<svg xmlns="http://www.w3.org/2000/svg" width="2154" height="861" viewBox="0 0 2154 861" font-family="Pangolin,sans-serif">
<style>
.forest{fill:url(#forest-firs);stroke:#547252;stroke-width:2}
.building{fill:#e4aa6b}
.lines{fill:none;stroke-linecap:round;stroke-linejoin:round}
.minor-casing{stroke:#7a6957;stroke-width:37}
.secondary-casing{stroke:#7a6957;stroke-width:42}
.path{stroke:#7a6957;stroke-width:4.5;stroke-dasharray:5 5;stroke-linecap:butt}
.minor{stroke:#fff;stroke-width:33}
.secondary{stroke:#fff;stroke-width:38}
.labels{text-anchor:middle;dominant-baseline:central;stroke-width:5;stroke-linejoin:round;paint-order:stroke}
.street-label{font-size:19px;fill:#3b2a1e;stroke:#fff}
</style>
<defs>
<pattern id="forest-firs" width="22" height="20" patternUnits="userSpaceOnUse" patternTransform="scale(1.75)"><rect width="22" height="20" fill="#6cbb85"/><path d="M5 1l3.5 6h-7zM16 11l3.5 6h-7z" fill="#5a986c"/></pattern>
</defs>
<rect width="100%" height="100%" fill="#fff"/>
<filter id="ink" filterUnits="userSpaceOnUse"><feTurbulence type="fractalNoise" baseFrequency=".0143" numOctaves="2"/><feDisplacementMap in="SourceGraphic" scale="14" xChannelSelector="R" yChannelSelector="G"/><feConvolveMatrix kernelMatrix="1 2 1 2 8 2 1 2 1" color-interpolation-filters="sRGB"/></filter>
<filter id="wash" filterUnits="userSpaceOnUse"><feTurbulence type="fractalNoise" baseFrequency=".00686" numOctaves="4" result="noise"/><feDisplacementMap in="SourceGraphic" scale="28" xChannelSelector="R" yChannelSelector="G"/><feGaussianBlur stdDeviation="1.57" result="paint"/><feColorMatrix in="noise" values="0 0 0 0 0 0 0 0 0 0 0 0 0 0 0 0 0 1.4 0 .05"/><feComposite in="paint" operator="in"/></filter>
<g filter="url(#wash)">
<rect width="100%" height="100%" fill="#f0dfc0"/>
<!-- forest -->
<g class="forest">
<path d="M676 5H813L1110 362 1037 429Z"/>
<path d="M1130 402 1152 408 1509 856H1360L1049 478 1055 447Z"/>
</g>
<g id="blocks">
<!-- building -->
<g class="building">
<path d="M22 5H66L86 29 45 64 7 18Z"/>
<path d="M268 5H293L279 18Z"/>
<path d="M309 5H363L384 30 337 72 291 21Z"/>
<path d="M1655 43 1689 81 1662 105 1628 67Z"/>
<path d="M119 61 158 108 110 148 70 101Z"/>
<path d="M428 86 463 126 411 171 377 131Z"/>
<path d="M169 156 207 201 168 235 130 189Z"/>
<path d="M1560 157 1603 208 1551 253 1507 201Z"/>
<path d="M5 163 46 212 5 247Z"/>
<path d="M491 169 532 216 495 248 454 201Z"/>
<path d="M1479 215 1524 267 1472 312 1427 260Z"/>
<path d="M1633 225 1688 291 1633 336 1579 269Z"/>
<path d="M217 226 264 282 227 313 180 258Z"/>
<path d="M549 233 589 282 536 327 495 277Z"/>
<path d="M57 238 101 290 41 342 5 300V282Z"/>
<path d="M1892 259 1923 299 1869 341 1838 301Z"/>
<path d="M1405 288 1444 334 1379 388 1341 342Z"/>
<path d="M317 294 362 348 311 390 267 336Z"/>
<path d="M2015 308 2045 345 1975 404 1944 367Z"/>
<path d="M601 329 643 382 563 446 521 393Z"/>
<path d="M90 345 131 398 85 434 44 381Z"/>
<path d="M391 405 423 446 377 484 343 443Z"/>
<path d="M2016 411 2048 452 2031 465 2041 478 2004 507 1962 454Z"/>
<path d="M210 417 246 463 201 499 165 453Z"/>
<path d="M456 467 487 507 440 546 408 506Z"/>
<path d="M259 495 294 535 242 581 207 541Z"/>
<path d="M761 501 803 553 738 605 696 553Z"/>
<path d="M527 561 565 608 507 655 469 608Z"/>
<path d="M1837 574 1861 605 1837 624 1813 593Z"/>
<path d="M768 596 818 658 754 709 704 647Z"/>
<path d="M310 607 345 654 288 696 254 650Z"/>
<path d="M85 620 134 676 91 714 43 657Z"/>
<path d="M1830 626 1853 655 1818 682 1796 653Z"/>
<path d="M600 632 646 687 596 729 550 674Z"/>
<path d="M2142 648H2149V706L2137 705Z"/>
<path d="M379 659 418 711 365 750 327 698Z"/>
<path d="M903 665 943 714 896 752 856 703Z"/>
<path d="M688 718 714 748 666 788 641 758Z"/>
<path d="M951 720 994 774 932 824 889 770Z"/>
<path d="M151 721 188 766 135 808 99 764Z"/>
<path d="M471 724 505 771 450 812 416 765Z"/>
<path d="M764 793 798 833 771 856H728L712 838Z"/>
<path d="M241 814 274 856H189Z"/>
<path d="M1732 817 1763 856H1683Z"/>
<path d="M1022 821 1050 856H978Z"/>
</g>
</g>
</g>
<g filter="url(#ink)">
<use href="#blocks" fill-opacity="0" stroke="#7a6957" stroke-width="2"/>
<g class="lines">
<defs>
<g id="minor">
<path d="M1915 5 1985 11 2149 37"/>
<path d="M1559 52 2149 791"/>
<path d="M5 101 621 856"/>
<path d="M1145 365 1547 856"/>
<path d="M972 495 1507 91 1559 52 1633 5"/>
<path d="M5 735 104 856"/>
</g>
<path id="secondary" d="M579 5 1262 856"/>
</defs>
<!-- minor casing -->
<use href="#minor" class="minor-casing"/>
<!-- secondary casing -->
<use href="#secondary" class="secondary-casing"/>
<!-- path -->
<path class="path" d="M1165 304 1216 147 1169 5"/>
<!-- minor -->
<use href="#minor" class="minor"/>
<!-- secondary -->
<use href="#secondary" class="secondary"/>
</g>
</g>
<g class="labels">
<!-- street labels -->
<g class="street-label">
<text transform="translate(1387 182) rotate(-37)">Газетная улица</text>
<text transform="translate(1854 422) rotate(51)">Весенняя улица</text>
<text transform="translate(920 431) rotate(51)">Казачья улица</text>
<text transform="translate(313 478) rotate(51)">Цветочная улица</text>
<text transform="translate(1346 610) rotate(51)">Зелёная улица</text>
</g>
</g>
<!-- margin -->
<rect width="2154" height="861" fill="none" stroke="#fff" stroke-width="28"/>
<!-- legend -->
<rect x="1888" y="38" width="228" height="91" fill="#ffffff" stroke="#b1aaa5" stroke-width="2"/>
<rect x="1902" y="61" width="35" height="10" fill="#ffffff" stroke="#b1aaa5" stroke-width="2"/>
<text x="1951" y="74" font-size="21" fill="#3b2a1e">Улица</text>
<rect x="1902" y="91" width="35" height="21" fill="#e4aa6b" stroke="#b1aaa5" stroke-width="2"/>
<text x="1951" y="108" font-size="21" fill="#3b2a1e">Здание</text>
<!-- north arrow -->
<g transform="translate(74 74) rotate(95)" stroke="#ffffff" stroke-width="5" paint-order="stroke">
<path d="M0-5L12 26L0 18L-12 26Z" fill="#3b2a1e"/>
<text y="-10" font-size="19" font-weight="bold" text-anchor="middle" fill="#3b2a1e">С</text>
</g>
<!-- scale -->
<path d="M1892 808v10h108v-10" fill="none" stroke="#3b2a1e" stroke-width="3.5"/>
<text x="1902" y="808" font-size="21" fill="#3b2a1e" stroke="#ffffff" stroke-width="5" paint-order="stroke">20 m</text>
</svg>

______

● Problem description
Repeat the whole listing exactly, keeping every line intact.

● Result for this task
<svg xmlns="http://www.w3.org/2000/svg" width="2154" height="861" viewBox="0 0 2154 861" font-family="Pangolin,sans-serif">
<style>
.forest{fill:url(#forest-firs);stroke:#547252;stroke-width:2}
.building{fill:#e4aa6b}
.lines{fill:none;stroke-linecap:round;stroke-linejoin:round}
.minor-casing{stroke:#7a6957;stroke-width:37}
.secondary-casing{stroke:#7a6957;stroke-width:42}
.path{stroke:#7a6957;stroke-width:4.5;stroke-dasharray:5 5;stroke-linecap:butt}
.minor{stroke:#fff;stroke-width:33}
.secondary{stroke:#fff;stroke-width:38}
.labels{text-anchor:middle;dominant-baseline:central;stroke-width:5;stroke-linejoin:round;paint-order:stroke}
.street-label{font-size:19px;fill:#3b2a1e;stroke:#fff}
</style>
<defs>
<pattern id="forest-firs" width="22" height="20" patternUnits="userSpaceOnUse" patternTransform="scale(1.75)"><rect width="22" height="20" fill="#6cbb85"/><path d="M5 1l3.5 6h-7zM16 11l3.5 6h-7z" fill="#5a986c"/></pattern>
</defs>
<rect width="100%" height="100%" fill="#fff"/>
<filter id="ink" filterUnits="userSpaceOnUse"><feTurbulence type="fractalNoise" baseFrequency=".0143" numOctaves="2"/><feDisplacementMap in="SourceGraphic" scale="14" xChannelSelector="R" yChannelSelector="G"/><feConvolveMatrix kernelMatrix="1 2 1 2 8 2 1 2 1" color-interpolation-filters="sRGB"/></filter>
<filter id="wash" filterUnits="userSpaceOnUse"><feTurbulence type="fractalNoise" baseFrequency=".00686" numOctaves="4" result="noise"/><feDisplacementMap in="SourceGraphic" scale="28" xChannelSelector="R" yChannelSelector="G"/><feGaussianBlur stdDeviation="1.57" result="paint"/><feColorMatrix in="noise" values="0 0 0 0 0 0 0 0 0 0 0 0 0 0 0 0 0 1.4 0 .05"/><feComposite in="paint" operator="in"/></filter>
<g filter="url(#wash)">
<rect width="100%" height="100%" fill="#f0dfc0"/>
<!-- forest -->
<g class="forest">
<path d="M676 5H813L1110 362 1037 429Z"/>
<path d="M1130 402 1152 408 1509 856H1360L1049 478 1055 447Z"/>
</g>
<g id="blocks">
<!-- building -->
<g class="building">
<path d="M22 5H66L86 29 45 64 7 18Z"/>
<path d="M268 5H293L279 18Z"/>
<path d="M309 5H363L384 30 337 72 291 21Z"/>
<path d="M1655 43 1689 81 1662 105 1628 67Z"/>
<path d="M119 61 158 108 110 148 70 101Z"/>
<path d="M428 86 463 126 411 171 377 131Z"/>
<path d="M169 156 207 201 168 235 130 189Z"/>
<path d="M1560 157 1603 208 1551 253 1507 201Z"/>
<path d="M5 163 46 212 5 247Z"/>
<path d="M491 169 532 216 495 248 454 201Z"/>
<path d="M1479 215 1524 267 1472 312 1427 260Z"/>
<path d="M1633 225 1688 291 1633 336 1579 269Z"/>
<path d="M217 226 264 282 227 313 180 258Z"/>
<path d="M549 233 589 282 536 327 495 277Z"/>
<path d="M57 238 101 290 41 342 5 300V282Z"/>
<path d="M1892 259 1923 299 1869 341 1838 301Z"/>
<path d="M1405 288 1444 334 1379 388 1341 342Z"/>
<path d="M317 294 362 348 311 390 267 336Z"/>
<path d="M2015 308 2045 345 1975 404 1944 367Z"/>
<path d="M601 329 643 382 563 446 521 393Z"/>
<path d="M90 345 131 398 85 434 44 381Z"/>
<path d="M391 405 423 446 377 484 343 443Z"/>
<path d="M2016 411 2048 452 2031 465 2041 478 2004 507 1962 454Z"/>
<path d="M210 417 246 463 201 499 165 453Z"/>
<path d="M456 467 487 507 440 546 408 506Z"/>
<path d="M259 495 294 535 242 581 207 541Z"/>
<path d="M761 501 803 553 738 605 696 553Z"/>
<path d="M527 561 565 608 507 655 469 608Z"/>
<path d="M1837 574 1861 605 1837 624 1813 593Z"/>
<path d="M768 596 818 658 754 709 704 647Z"/>
<path d="M310 607 345 654 288 696 254 650Z"/>
<path d="M85 620 134 676 91 714 43 657Z"/>
<path d="M1830 626 1853 655 1818 682 1796 653Z"/>
<path d="M600 632 646 687 596 729 550 674Z"/>
<path d="M2142 648H2149V706L2137 705Z"/>
<path d="M379 659 418 711 365 750 327 698Z"/>
<path d="M903 665 943 714 896 752 856 703Z"/>
<path d="M688 718 714 748 666 788 641 758Z"/>
<path d="M951 720 994 774 932 824 889 770Z"/>
<path d="M151 721 188 766 135 808 99 764Z"/>
<path d="M471 724 505 771 450 812 416 765Z"/>
<path d="M764 793 798 833 771 856H728L712 838Z"/>
<path d="M241 814 274 856H189Z"/>
<path d="M1732 817 1763 856H1683Z"/>
<path d="M1022 821 1050 856H978Z"/>
</g>
</g>
</g>
<g filter="url(#ink)">
<use href="#blocks" fill-opacity="0" stroke="#7a6957" stroke-width="2"/>
<g class="lines">
<defs>
<g id="minor">
<path d="M1915 5 1985 11 2149 37"/>
<path d="M1559 52 2149 791"/>
<path d="M5 101 621 856"/>
<path d="M1145 365 1547 856"/>
<path d="M972 495 1507 91 1559 52 1633 5"/>
<path d="M5 735 104 856"/>
</g>
<path id="secondary" d="M579 5 1262 856"/>
</defs>
<!-- minor casing -->
<use href="#minor" class="minor-casing"/>
<!-- secondary casing -->
<use href="#secondary" class="secondary-casing"/>
<!-- path -->
<path class="path" d="M1165 304 1216 147 1169 5"/>
<!-- minor -->
<use href="#minor" class="minor"/>
<!-- secondary -->
<use href="#secondary" class="secondary"/>
</g>
</g>
<g class="labels">
<!-- street labels -->
<g class="street-label">
<text transform="translate(1387 182) rotate(-37)">Газетная улица</text>
<text transform="translate(1854 422) rotate(51)">Весенняя улица</text>
<text transform="translate(920 431) rotate(51)">Казачья улица</text>
<text transform="translate(313 478) rotate(51)">Цветочная улица</text>
<text transform="translate(1346 610) rotate(51)">Зелёная улица</text>
</g>
</g>
<!-- margin -->
<rect width="2154" height="861" fill="none" stroke="#fff" stroke-width="28"/>
<!-- legend -->
<rect x="1888" y="38" width="228" height="91" fill="#ffffff" stroke="#b1aaa5" stroke-width="2"/>
<rect x="1902" y="61" width="35" height="10" fill="#ffffff" stroke="#b1aaa5" stroke-width="2"/>
<text x="1951" y="74" font-size="21" fill="#3b2a1e">Улица</text>
<rect x="1902" y="91" width="35" height="21" fill="#e4aa6b" stroke="#b1aaa5" stroke-width="2"/>
<text x="1951" y="108" font-size="21" fill="#3b2a1e">Здание</text>
<!-- north arrow -->
<g transform="translate(74 74) rotate(95)" stroke="#ffffff" stroke-width="5" paint-order="stroke">
<path d="M0-5L12 26L0 18L-12 26Z" fill="#3b2a1e"/>
<text y="-10" font-size="19" font-weight="bold" text-anchor="middle" fill="#3b2a1e">С</text>
</g>
<!-- scale -->
<path d="M1892 808v10h108v-10" fill="none" stroke="#3b2a1e" stroke-width="3.5"/>
<text x="1902" y="808" font-size="21" fill="#3b2a1e" stroke="#ffffff" stroke-width="5" paint-order="stroke">20 m</text>
</svg>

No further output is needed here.